The disclosed method is used to reduce a temperature of an area of heat concentration 34 in a lamp assembly 12 including a lamp housing 26, a light source 18 (that may or may not include an associated power supply 20 within the lamp housing 22) and a reflector. According to one aspect of the method, a conductive surface 36 having emissivity of more than 0.75 is applied or attached to the area of heat concentration 34. According to the method, an aluminized surface coating may be painted, sprayed, or otherwise applied on a back surface of the reflector 32. Alternatively, an insert or overlay having a thermal conductivity of at least 0.9 watts per meter Coulomb may be attached to the reflector 22 or other area of heat concentration 34.
In addition, the method may include providing an absorptive surface 38, such as flat black paint on a portion of the housing 36 or bezel 28. The absorptive surface 38 may have absorptivity of more than 0.8.
According to the method, the absorptive surface may be located above the conductive surface 36 to induce additional convective area flow 40 from the conductive surface 36 to the absorptive surface 38. When the light source is illuminated, convective air flow is created within the lamp assembly 12. Passive radiation heat transfer is used to reduce the temperature of the area of heat concentration.

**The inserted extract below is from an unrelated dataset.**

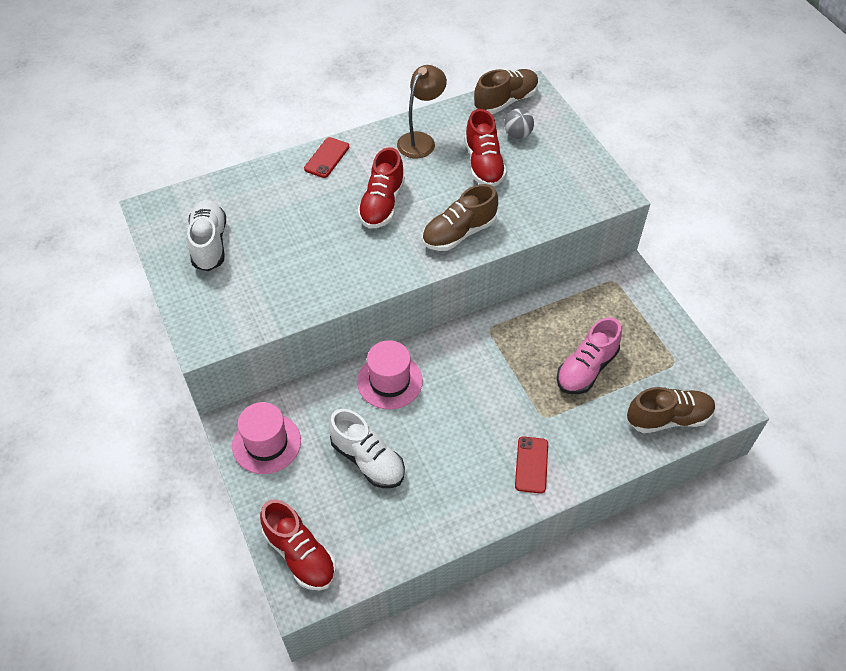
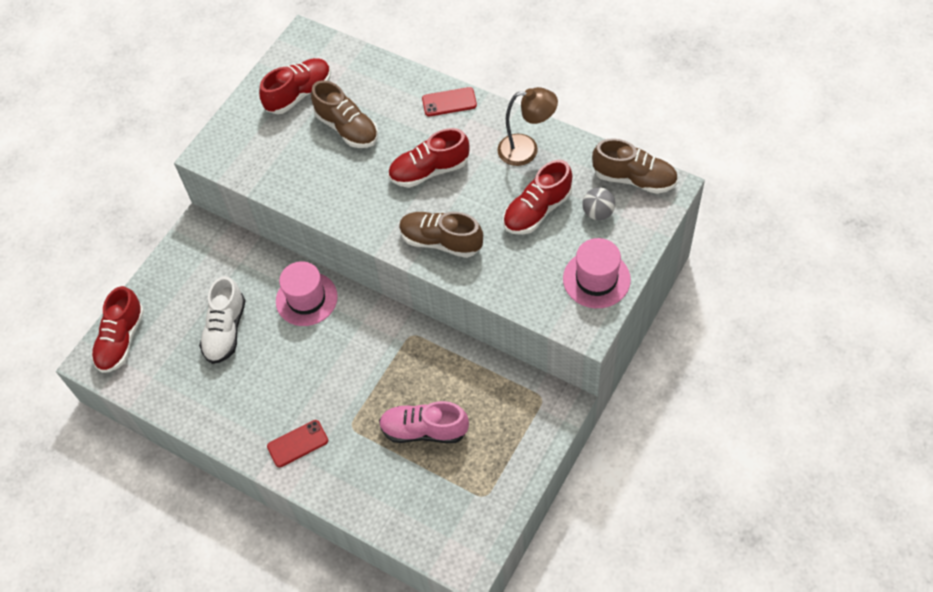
camera: 60 degrees right, 5 degrees up
white shoe [187,200,226,271] -> red shoe [259,58,331,114]
pink hat [232,402,301,474] -> pink hat moved to [563,238,631,308]
brown shoe [627,387,715,433] -> brown shoe moved to [311,80,378,148]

While exemplary embodiments are described above, it is not intended that these embodiments describe all possible forms of the invention. Rather, the words used in the specification are words of description rather than limitation, and it is understood that various changes may be made without departing from the spirit and scope of the invention. Additionally, the features of various implementing embodiments may be combined to form further embodiments of the invention.